• EXERCISE REQUIREMENTS:
Recast every line of the items below as a Markdown table with the columns "Row" and "Text", numbering the rows in order and leaving out any blank lines.

[Saved entries]
=====

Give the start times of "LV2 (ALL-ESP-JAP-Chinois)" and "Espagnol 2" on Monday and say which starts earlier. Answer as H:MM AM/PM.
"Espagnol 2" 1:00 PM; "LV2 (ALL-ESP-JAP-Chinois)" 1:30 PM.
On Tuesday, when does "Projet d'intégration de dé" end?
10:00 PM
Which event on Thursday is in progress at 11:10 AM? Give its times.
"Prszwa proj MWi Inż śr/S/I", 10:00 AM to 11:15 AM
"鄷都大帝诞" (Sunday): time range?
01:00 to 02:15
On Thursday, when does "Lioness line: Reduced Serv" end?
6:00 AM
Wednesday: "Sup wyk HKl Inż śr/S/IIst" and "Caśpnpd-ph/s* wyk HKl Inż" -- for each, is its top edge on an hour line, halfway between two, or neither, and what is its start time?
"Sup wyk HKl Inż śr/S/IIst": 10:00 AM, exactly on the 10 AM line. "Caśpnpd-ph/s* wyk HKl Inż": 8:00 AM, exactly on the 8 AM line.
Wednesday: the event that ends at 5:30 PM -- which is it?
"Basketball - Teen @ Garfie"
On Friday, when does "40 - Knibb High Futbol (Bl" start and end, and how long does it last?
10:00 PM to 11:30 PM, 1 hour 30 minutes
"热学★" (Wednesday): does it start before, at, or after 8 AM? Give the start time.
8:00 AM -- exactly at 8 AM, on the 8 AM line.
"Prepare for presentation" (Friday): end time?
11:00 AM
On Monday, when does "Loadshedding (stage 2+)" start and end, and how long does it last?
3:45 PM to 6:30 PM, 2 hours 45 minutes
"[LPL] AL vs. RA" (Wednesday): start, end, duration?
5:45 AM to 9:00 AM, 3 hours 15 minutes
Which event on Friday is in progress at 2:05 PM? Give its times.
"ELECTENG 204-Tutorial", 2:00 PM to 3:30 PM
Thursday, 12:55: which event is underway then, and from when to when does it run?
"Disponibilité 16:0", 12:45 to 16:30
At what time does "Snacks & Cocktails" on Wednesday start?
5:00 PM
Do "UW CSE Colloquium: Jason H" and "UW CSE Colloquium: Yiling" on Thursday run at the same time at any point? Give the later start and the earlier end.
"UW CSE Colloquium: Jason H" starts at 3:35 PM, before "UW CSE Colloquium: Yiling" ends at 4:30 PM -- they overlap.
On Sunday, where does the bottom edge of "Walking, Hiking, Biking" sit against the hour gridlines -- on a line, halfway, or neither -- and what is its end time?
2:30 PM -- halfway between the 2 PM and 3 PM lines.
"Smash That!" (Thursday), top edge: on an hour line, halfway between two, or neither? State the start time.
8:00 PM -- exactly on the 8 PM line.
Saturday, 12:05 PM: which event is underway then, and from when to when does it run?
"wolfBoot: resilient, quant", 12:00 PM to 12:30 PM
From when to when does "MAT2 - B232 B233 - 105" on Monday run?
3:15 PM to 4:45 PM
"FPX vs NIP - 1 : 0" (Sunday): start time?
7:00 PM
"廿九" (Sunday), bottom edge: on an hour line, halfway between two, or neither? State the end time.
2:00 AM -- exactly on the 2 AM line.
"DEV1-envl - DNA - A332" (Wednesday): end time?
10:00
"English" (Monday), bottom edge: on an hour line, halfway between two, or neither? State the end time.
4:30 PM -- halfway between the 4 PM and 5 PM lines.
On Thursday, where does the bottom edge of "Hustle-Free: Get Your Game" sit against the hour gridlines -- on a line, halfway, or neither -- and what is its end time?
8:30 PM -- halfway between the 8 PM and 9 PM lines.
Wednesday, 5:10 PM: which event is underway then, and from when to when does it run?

=====

• ANSWER:
| Row | Text |
|---|---|
| 1 | Give the start times of "LV2 (ALL-ESP-JAP-Chinois)" and "Espagnol 2" on Monday and say which starts earlier. Answer as H:MM AM/PM. |
| 2 | "Espagnol 2" 1:00 PM; "LV2 (ALL-ESP-JAP-Chinois)" 1:30 PM. |
| 3 | On Tuesday, when does "Projet d'intégration de dé" end? |
| 4 | 10:00 PM |
| 5 | Which event on Thursday is in progress at 11:10 AM? Give its times. |
| 6 | "Prszwa proj MWi Inż śr/S/I", 10:00 AM to 11:15 AM |
| 7 | "鄷都大帝诞" (Sunday): time range? |
| 8 | 01:00 to 02:15 |
| 9 | On Thursday, when does "Lioness line: Reduced Serv" end? |
| 10 | 6:00 AM |
| 11 | Wednesday: "Sup wyk HKl Inż śr/S/IIst" and "Caśpnpd-ph/s* wyk HKl Inż" -- for each, is its top edge on an hour line, halfway between two, or neither, and what is its start time? |
| 12 | "Sup wyk HKl Inż śr/S/IIst": 10:00 AM, exactly on the 10 AM line. "Caśpnpd-ph/s* wyk HKl Inż": 8:00 AM, exactly on the 8 AM line. |
| 13 | Wednesday: the event that ends at 5:30 PM -- which is it? |
| 14 | "Basketball - Teen @ Garfie" |
| 15 | On Friday, when does "40 - Knibb High Futbol (Bl" start and end, and how long does it last? |
| 16 | 10:00 PM to 11:30 PM, 1 hour 30 minutes |
| 17 | "热学★" (Wednesday): does it start before, at, or after 8 AM? Give the start time. |
| 18 | 8:00 AM -- exactly at 8 AM, on the 8 AM line. |
| 19 | "Prepare for presentation" (Friday): end time? |
| 20 | 11:00 AM |
| 21 | On Monday, when does "Loadshedding (stage 2+)" start and end, and how long does it last? |
| 22 | 3:45 PM to 6:30 PM, 2 hours 45 minutes |
| 23 | "[LPL] AL vs. RA" (Wednesday): start, end, duration? |
| 24 | 5:45 AM to 9:00 AM, 3 hours 15 minutes |
| 25 | Which event on Friday is in progress at 2:05 PM? Give its times. |
| 26 | "ELECTENG 204-Tutorial", 2:00 PM to 3:30 PM |
| 27 | Thursday, 12:55: which event is underway then, and from when to when does it run? |
| 28 | "Disponibilité 16:0", 12:45 to 16:30 |
| 29 | At what time does "Snacks & Cocktails" on Wednesday start? |
| 30 | 5:00 PM |
| 31 | Do "UW CSE Colloquium: Jason H" and "UW CSE Colloquium: Yiling" on Thursday run at the same time at any point? Give the later start and the earlier end. |
| 32 | "UW CSE Colloquium: Jason H" starts at 3:35 PM, before "UW CSE Colloquium: Yiling" ends at 4:30 PM -- they overlap. |
| 33 | On Sunday, where does the bottom edge of "Walking, Hiking, Biking" sit against the hour gridlines -- on a line, halfway, or neither -- and what is its end time? |
| 34 | 2:30 PM -- halfway between the 2 PM and 3 PM lines. |
| 35 | "Smash That!" (Thursday), top edge: on an hour line, halfway between two, or neither? State the start time. |
| 36 | 8:00 PM -- exactly on the 8 PM line. |
| 37 | Saturday, 12:05 PM: which event is underway then, and from when to when does it run? |
| 38 | "wolfBoot: resilient, quant", 12:00 PM to 12:30 PM |
| 39 | From when to when does "MAT2 - B232 B233 - 105" on Monday run? |
| 40 | 3:15 PM to 4:45 PM |
| 41 | "FPX vs NIP - 1 : 0" (Sunday): start time? |
| 42 | 7:00 PM |
| 43 | "廿九" (Sunday), bottom edge: on an hour line, halfway between two, or neither? State the end time. |
| 44 | 2:00 AM -- exactly on the 2 AM line. |
| 45 | "DEV1-envl - DNA - A332" (Wednesday): end time? |
| 46 | 10:00 |
| 47 | "English" (Monday), bottom edge: on an hour line, halfway between two, or neither? State the end time. |
| 48 | 4:30 PM -- halfway between the 4 PM and 5 PM lines. |
| 49 | On Thursday, where does the bottom edge of "Hustle-Free: Get Your Game" sit against the hour gridlines -- on a line, halfway, or neither -- and what is its end time? |
| 50 | 8:30 PM -- halfway between the 8 PM and 9 PM lines. |
| 51 | Wednesday, 5:10 PM: which event is underway then, and from when to when does it run? |